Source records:

______

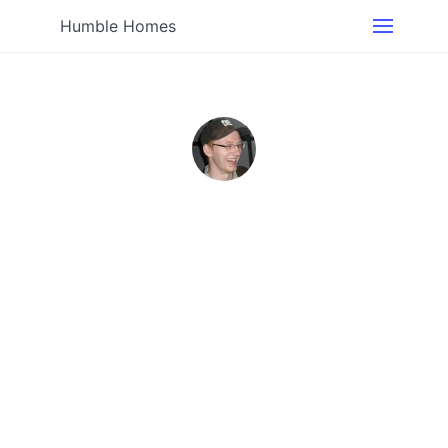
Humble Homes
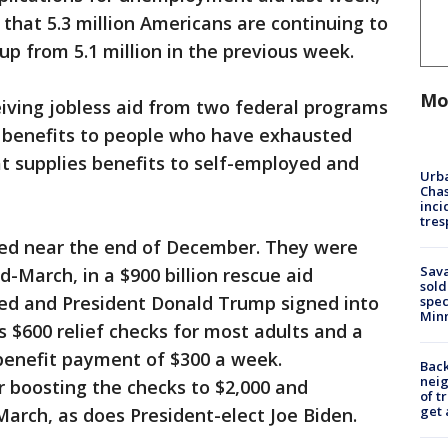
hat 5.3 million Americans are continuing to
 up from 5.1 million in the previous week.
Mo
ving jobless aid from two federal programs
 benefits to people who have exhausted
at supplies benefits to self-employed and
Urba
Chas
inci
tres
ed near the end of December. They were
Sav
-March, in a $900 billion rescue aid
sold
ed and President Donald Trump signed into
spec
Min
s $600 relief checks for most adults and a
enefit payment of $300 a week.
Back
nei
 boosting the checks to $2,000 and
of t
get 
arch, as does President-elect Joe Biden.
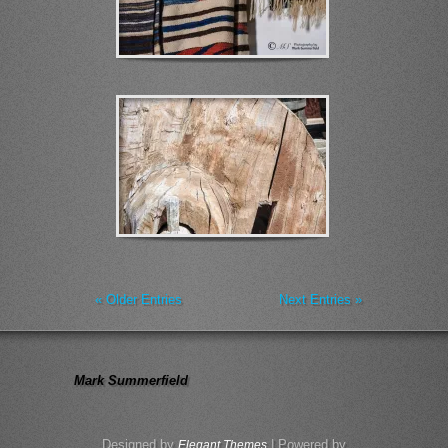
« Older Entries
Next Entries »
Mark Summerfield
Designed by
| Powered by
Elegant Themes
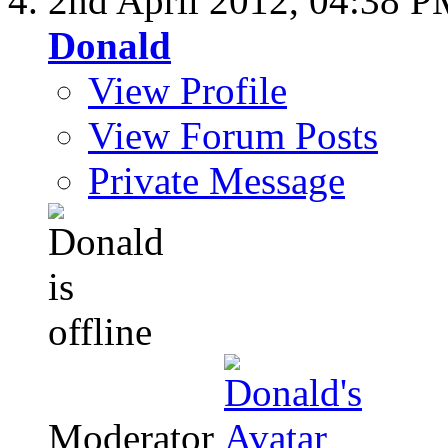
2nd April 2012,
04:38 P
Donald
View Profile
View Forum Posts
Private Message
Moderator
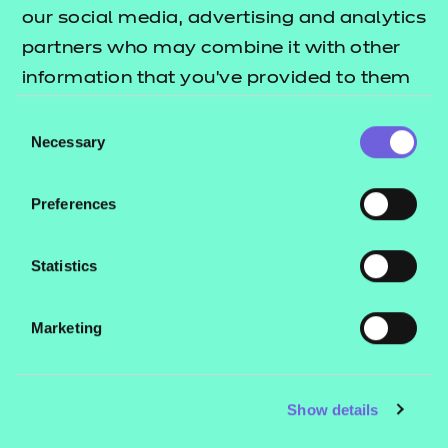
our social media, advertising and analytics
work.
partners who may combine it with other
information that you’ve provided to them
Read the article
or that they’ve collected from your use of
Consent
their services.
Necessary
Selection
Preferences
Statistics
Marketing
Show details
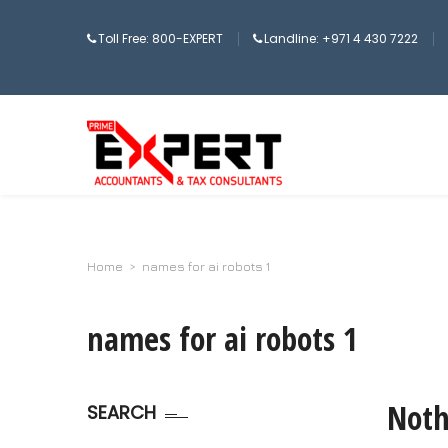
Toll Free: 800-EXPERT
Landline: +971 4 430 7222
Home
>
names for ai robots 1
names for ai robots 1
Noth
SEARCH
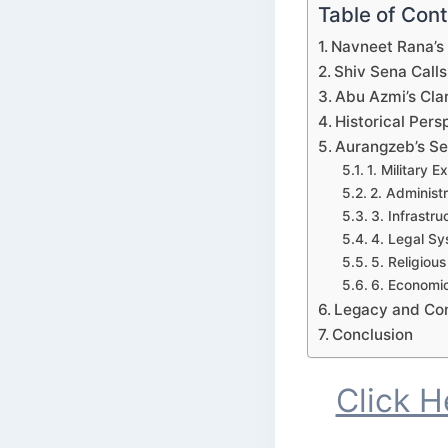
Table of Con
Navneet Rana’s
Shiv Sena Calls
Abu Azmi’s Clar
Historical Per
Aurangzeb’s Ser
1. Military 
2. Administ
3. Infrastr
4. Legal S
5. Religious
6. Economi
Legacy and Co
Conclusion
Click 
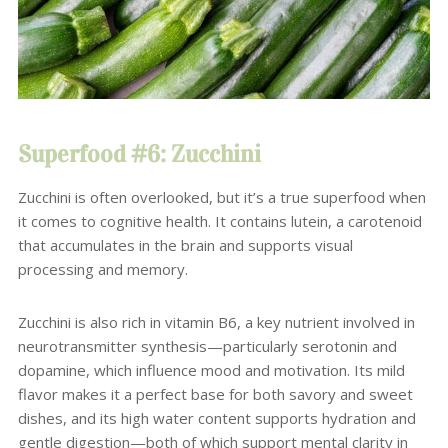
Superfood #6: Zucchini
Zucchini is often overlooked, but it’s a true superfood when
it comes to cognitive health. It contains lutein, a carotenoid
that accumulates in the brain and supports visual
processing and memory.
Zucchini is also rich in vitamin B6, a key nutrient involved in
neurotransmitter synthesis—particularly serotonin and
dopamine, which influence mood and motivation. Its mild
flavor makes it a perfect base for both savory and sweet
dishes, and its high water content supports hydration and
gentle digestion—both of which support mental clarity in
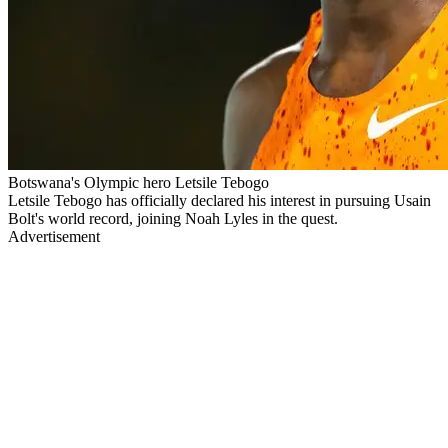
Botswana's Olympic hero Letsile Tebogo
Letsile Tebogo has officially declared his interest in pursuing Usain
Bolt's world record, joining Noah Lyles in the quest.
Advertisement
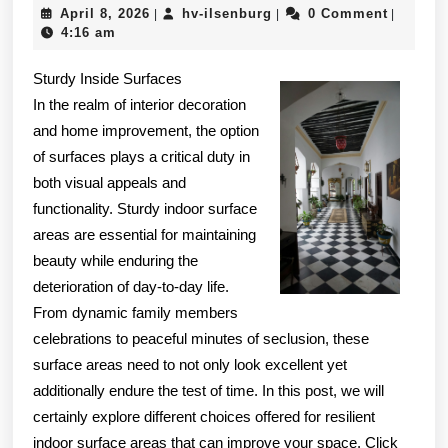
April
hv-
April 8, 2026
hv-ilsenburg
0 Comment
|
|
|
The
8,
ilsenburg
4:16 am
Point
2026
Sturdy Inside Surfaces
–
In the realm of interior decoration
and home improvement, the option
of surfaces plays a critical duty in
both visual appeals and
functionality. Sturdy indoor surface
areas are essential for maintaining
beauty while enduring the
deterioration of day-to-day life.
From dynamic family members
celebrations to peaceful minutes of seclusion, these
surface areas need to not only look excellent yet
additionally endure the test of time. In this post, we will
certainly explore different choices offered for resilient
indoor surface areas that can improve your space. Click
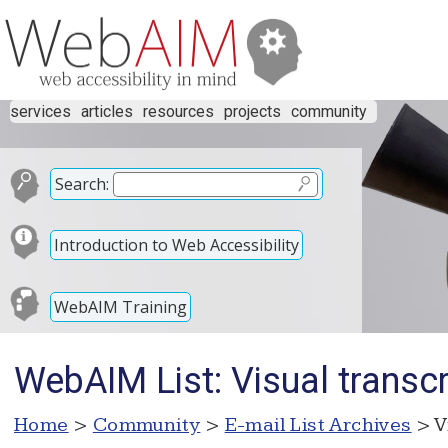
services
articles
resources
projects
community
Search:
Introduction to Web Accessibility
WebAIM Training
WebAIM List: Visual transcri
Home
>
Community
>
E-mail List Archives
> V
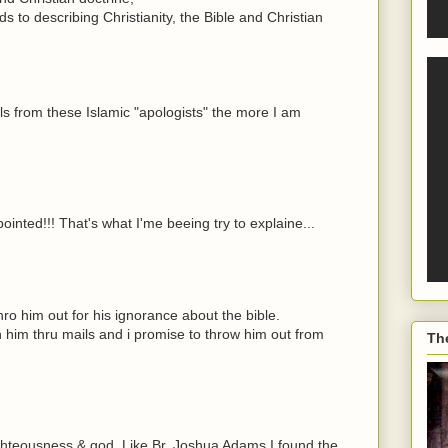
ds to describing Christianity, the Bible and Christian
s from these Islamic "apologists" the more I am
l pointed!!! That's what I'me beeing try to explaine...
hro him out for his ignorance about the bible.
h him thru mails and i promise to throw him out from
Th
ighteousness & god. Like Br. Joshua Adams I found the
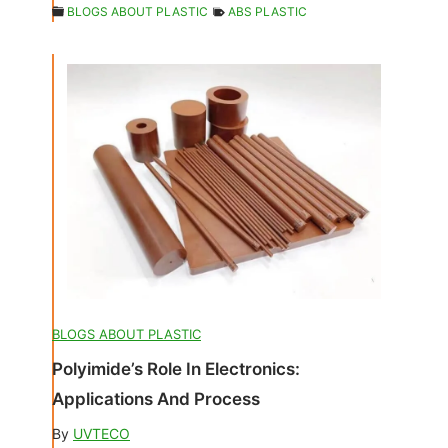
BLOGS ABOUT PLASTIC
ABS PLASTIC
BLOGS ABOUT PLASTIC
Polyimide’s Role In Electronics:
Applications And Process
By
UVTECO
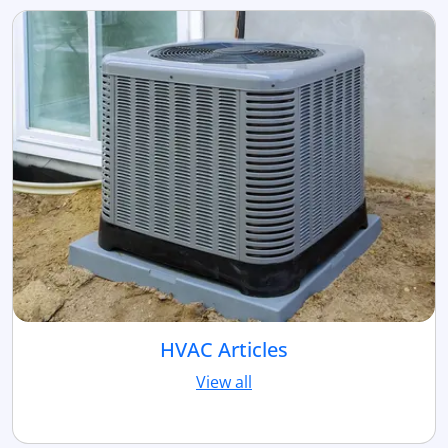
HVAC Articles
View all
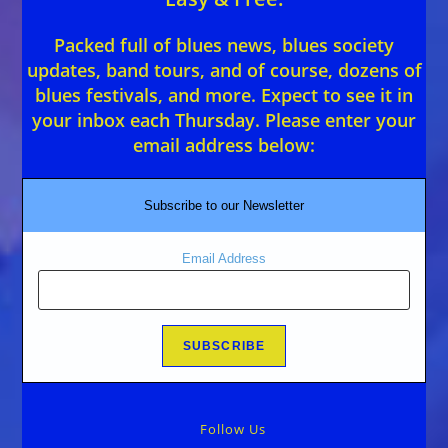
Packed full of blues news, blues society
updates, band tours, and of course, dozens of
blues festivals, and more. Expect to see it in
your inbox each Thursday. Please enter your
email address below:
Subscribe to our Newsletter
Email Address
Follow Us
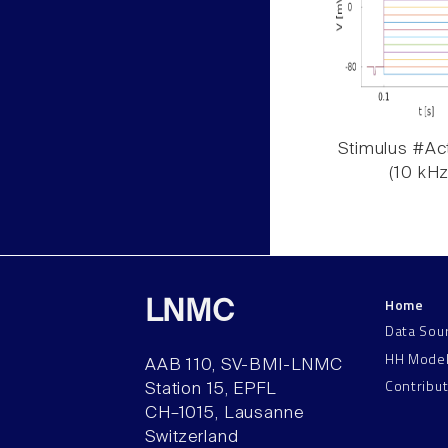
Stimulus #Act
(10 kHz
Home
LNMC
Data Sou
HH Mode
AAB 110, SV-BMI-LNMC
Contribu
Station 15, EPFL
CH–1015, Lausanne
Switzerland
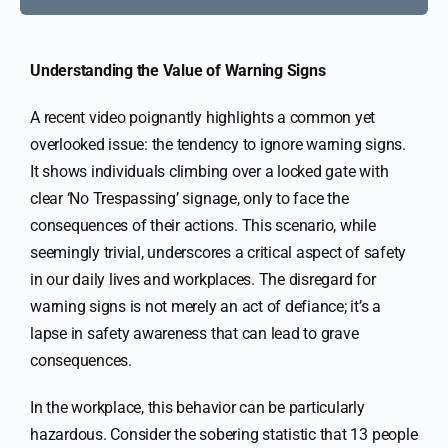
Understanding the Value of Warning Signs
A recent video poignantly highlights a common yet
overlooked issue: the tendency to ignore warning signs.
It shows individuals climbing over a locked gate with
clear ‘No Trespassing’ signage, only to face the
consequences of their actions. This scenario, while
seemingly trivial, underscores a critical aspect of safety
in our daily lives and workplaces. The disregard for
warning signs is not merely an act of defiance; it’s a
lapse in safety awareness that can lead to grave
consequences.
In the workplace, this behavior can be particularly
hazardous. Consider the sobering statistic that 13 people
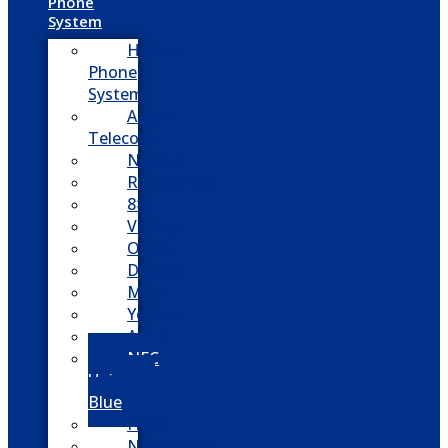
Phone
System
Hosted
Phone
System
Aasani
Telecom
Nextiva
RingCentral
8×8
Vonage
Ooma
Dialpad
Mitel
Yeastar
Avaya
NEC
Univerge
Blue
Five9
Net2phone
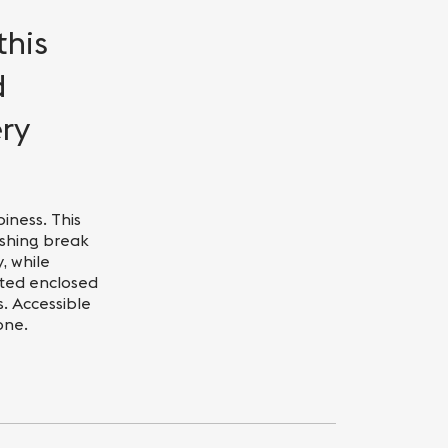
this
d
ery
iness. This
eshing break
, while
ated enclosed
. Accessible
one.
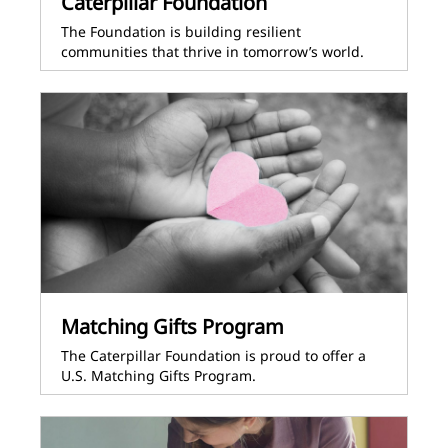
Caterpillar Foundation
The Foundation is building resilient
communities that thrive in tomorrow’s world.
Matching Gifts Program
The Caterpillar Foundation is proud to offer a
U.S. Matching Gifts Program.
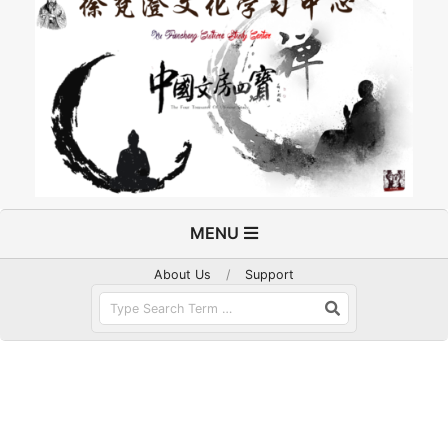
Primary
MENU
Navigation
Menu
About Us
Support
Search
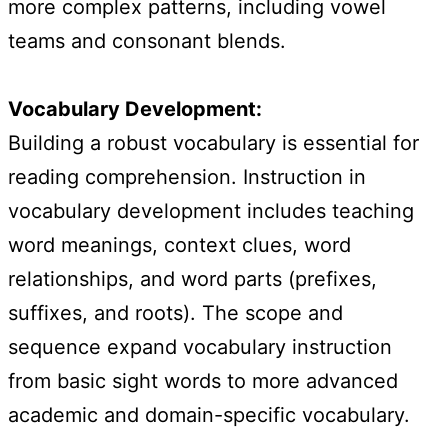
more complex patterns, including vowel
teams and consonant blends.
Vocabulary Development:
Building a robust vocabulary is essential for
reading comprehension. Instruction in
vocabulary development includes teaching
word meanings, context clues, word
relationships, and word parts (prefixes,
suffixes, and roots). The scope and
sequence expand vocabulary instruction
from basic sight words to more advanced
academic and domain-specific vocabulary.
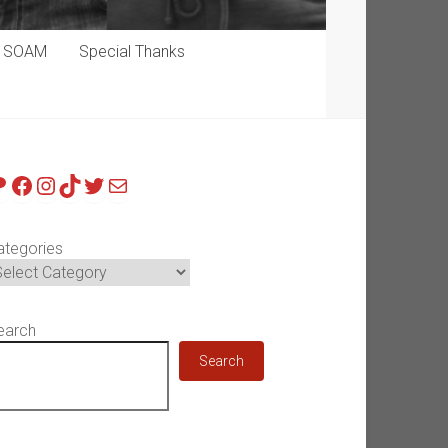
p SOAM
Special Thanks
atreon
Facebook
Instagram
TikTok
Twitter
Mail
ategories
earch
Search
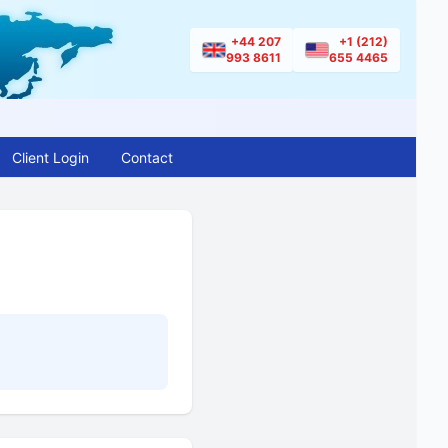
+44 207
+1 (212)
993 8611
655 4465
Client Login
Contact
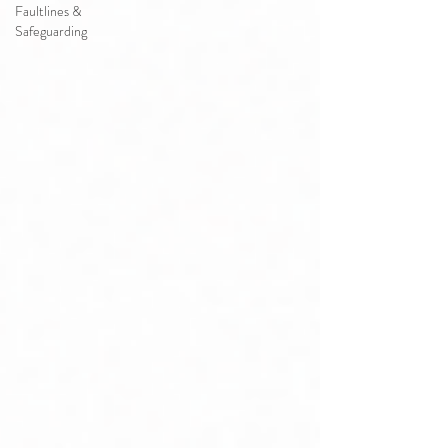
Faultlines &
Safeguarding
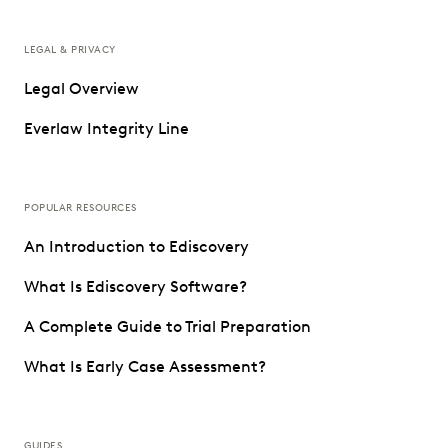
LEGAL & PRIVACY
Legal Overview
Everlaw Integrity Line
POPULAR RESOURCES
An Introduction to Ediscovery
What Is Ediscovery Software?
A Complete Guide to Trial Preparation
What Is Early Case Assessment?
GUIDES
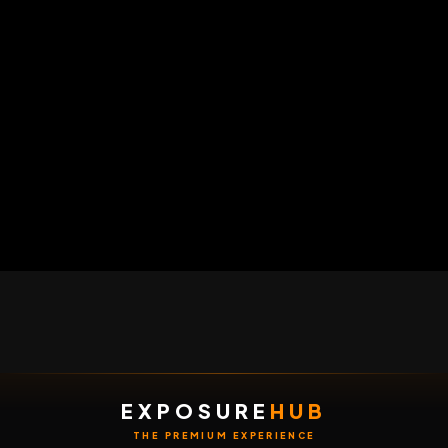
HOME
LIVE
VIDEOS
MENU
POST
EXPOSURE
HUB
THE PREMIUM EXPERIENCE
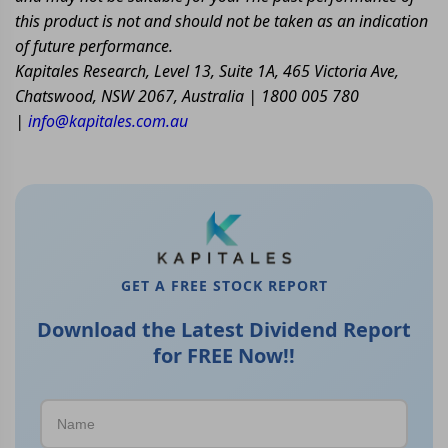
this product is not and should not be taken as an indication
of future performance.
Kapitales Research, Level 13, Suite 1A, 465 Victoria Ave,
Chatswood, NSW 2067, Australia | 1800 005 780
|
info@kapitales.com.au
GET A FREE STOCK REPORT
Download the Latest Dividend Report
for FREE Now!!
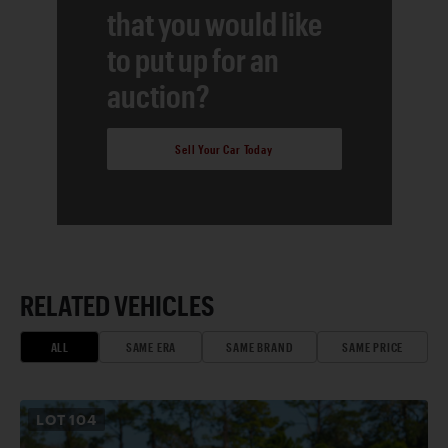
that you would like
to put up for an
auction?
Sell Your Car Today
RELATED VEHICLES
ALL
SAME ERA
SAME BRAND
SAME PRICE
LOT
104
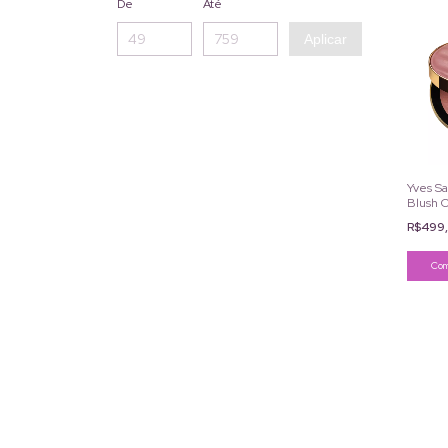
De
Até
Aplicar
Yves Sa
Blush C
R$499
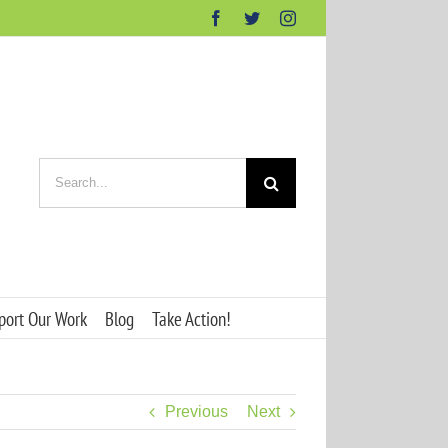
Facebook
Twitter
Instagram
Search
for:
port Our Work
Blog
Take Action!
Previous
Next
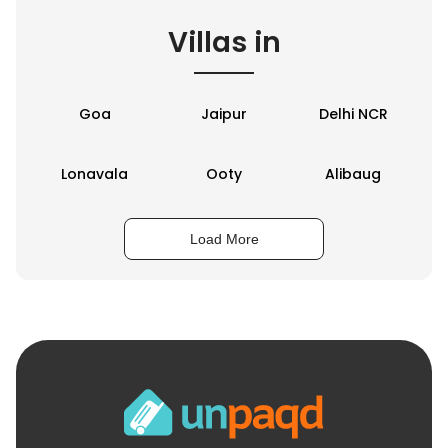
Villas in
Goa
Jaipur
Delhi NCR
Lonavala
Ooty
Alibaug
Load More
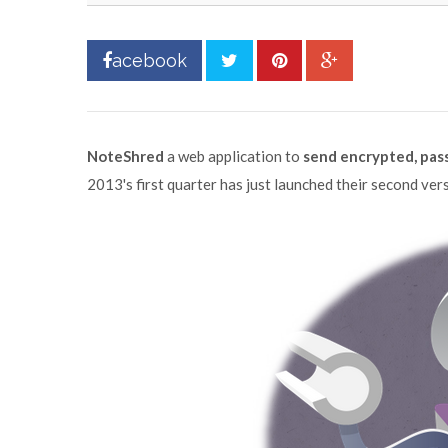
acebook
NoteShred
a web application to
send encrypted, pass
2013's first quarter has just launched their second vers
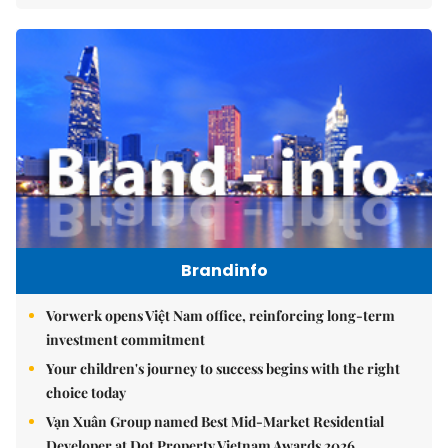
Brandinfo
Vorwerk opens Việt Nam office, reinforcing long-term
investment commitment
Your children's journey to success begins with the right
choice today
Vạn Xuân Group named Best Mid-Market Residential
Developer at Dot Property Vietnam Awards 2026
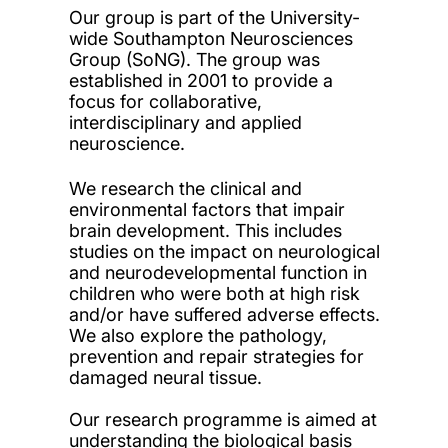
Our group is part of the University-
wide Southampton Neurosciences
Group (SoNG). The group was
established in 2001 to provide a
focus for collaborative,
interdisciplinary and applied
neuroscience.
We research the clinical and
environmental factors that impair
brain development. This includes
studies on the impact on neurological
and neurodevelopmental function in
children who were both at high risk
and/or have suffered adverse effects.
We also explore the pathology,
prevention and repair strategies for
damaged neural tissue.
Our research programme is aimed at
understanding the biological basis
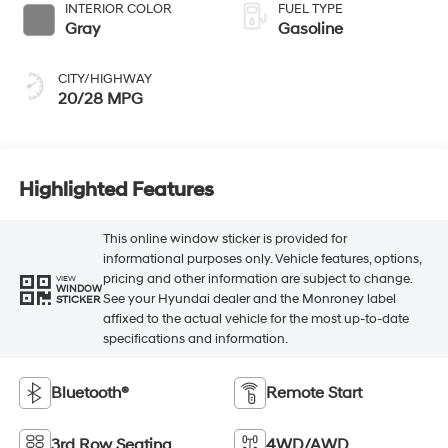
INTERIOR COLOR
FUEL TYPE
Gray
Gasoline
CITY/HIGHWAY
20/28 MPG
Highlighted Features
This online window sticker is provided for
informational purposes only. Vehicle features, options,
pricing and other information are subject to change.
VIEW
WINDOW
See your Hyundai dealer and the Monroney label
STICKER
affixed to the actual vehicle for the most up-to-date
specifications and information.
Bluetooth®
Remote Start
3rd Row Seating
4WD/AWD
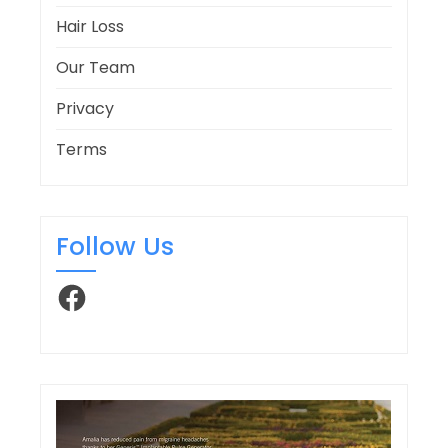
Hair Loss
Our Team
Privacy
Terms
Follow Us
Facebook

______

Goal of the exercise:
Using the data above, retype exactly and only the lines from the one containing "seemingly trivial, underscores" up to and including the one containing "POPULAR RESOURCES", with no pictures carried over.

Result of the task:
seemingly trivial, underscores a critical aspect of safety
in our daily lives and workplaces. The disregard for
warning signs is not merely an act of defiance; it’s a
lapse in safety awareness that can lead to grave
consequences.
In the workplace, this behavior can be particularly
hazardous. Consider the sobering statistic that 13 people
Phone
System
Hosted
Phone
System
Aasani
Telecom
Nextiva
RingCentral
8×8
Vonage
Ooma
Dialpad
Mitel
Yeastar
Avaya
NEC
Univerge
Blue
Five9
Net2phone
this
d
ery
iness. This
eshing break
, while
ated enclosed
. Accessible
one.
Caterpillar Foundation
The Foundation is building resilient
communities that thrive in tomorrow’s world.
Matching Gifts Program
The Caterpillar Foundation is proud to offer a
U.S. Matching Gifts Program.
Primary
MENU
Navigation
Menu
About Us
Support
Search
more complex patterns, including vowel
teams and consonant blends.
Vocabulary Development:
Building a robust vocabulary is essential for
reading comprehension. Instruction in
vocabulary development includes teaching
word meanings, context clues, word
relationships, and word parts (prefixes,
suffixes, and roots). The scope and
sequence expand vocabulary instruction
from basic sight words to more advanced
academic and domain-specific vocabulary.
p SOAM
Special Thanks
atreon
Facebook
Instagram
TikTok
Twitter
Mail
ategories
earch
Search
+44 207
+1 (212)
993 8611
655 4465
Client Login
Contact
Faultlines &
Safeguarding
LEGAL & PRIVACY
Legal Overview
Everlaw Integrity Line
POPULAR RESOURCES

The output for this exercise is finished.